**Image change detection data**
_ _ _ _ _
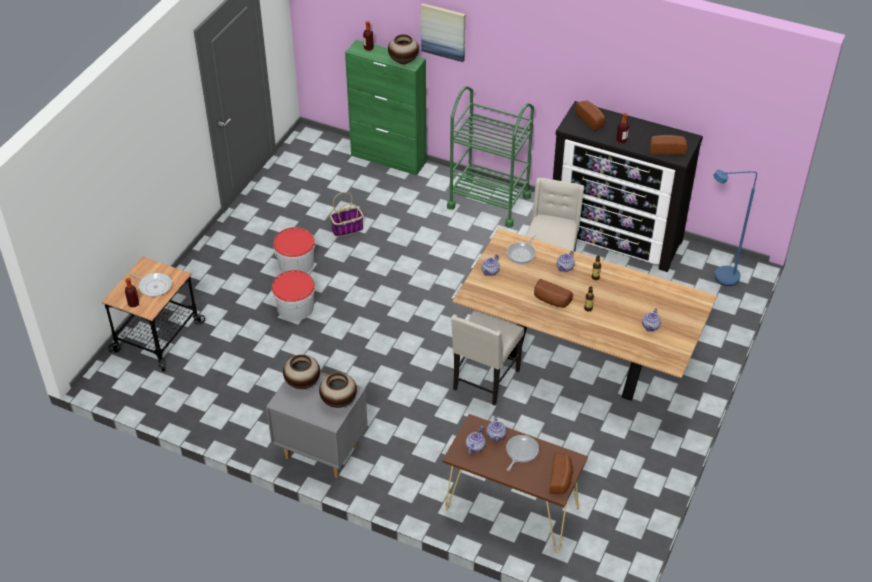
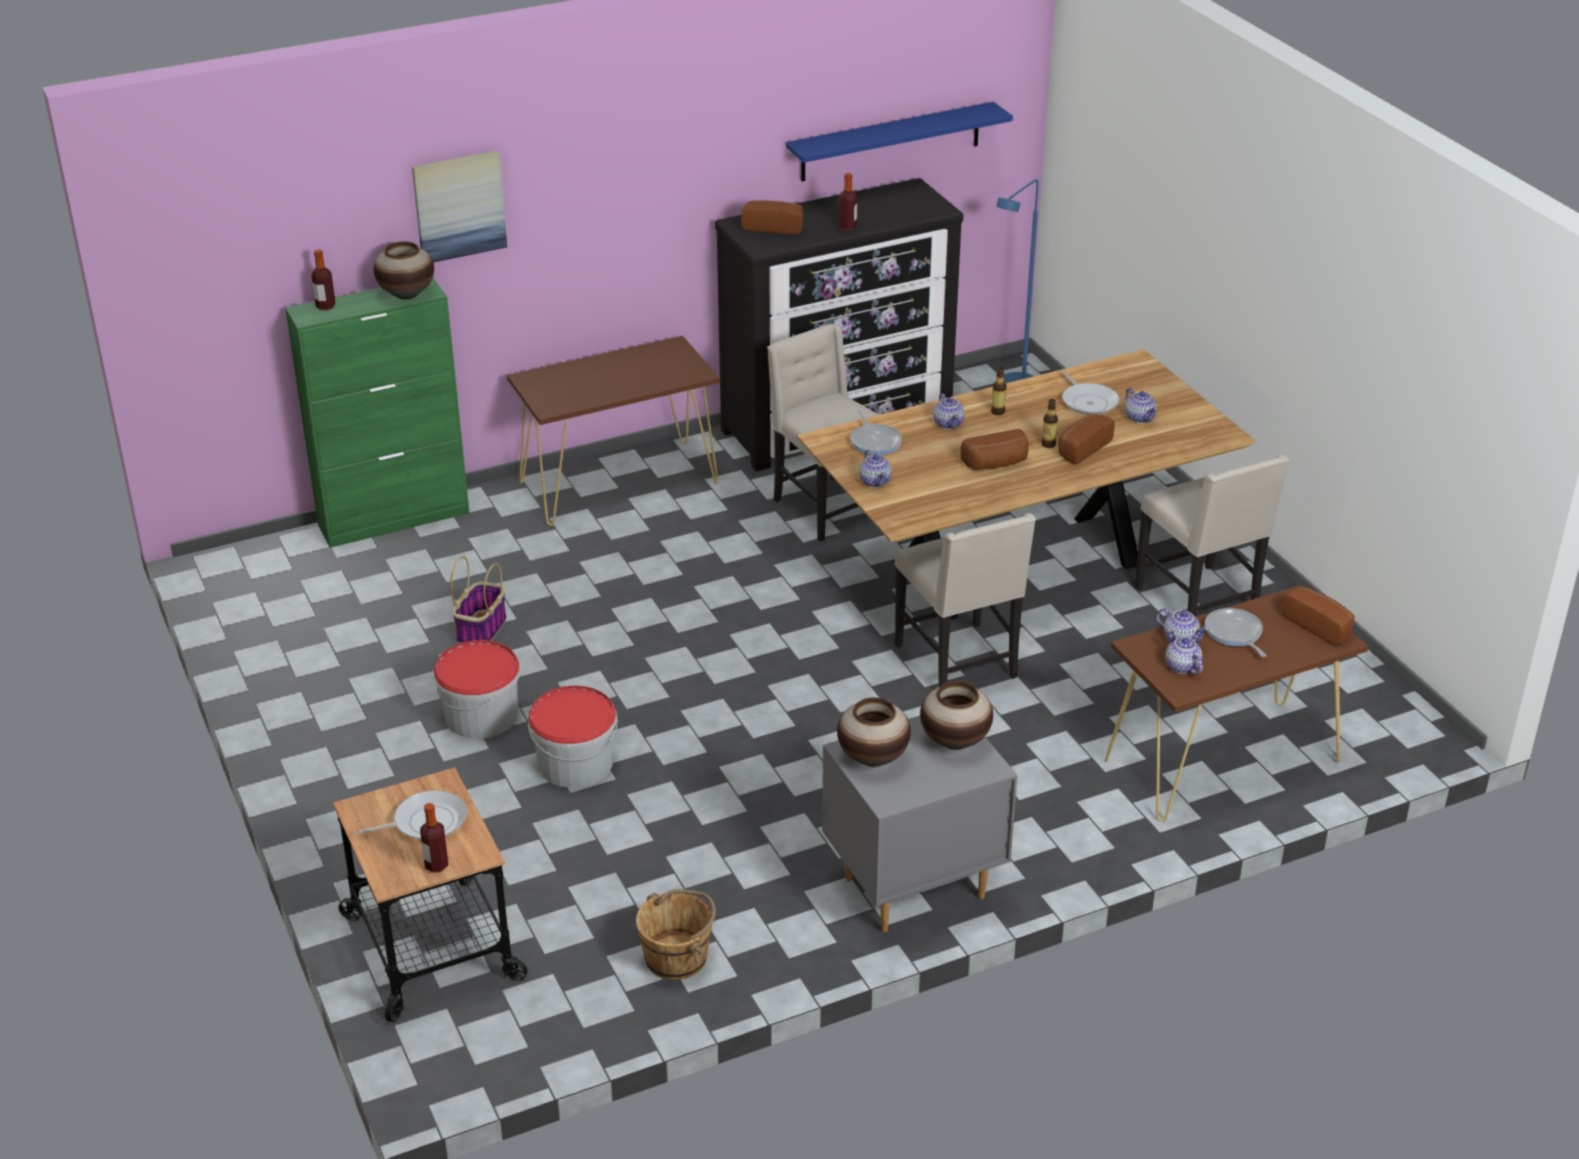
camera: 50 degrees left, 10 degrees down
(214, 406) = (677, 957): none -> brown bucket
(489, 201) = (620, 483): green cart -> brown console table
(625, 437) = (1199, 602): none -> beige chair
(642, 302) = (1088, 402): none -> frying pan
(666, 149) = (911, 209): bread -> bread (1081, 448)
(690, 108) = (891, 142): none -> blue shelf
_ _ _ _ _
**PROBLEM REQUIREMENTS**
Would you copy out exactly the lines from the one holding "(625, 437) = (1199, 602): none -> beige chair" through the end of the entries above, both ends included?

**ANSWER SPACE**
(625, 437) = (1199, 602): none -> beige chair
(642, 302) = (1088, 402): none -> frying pan
(666, 149) = (911, 209): bread -> bread (1081, 448)
(690, 108) = (891, 142): none -> blue shelf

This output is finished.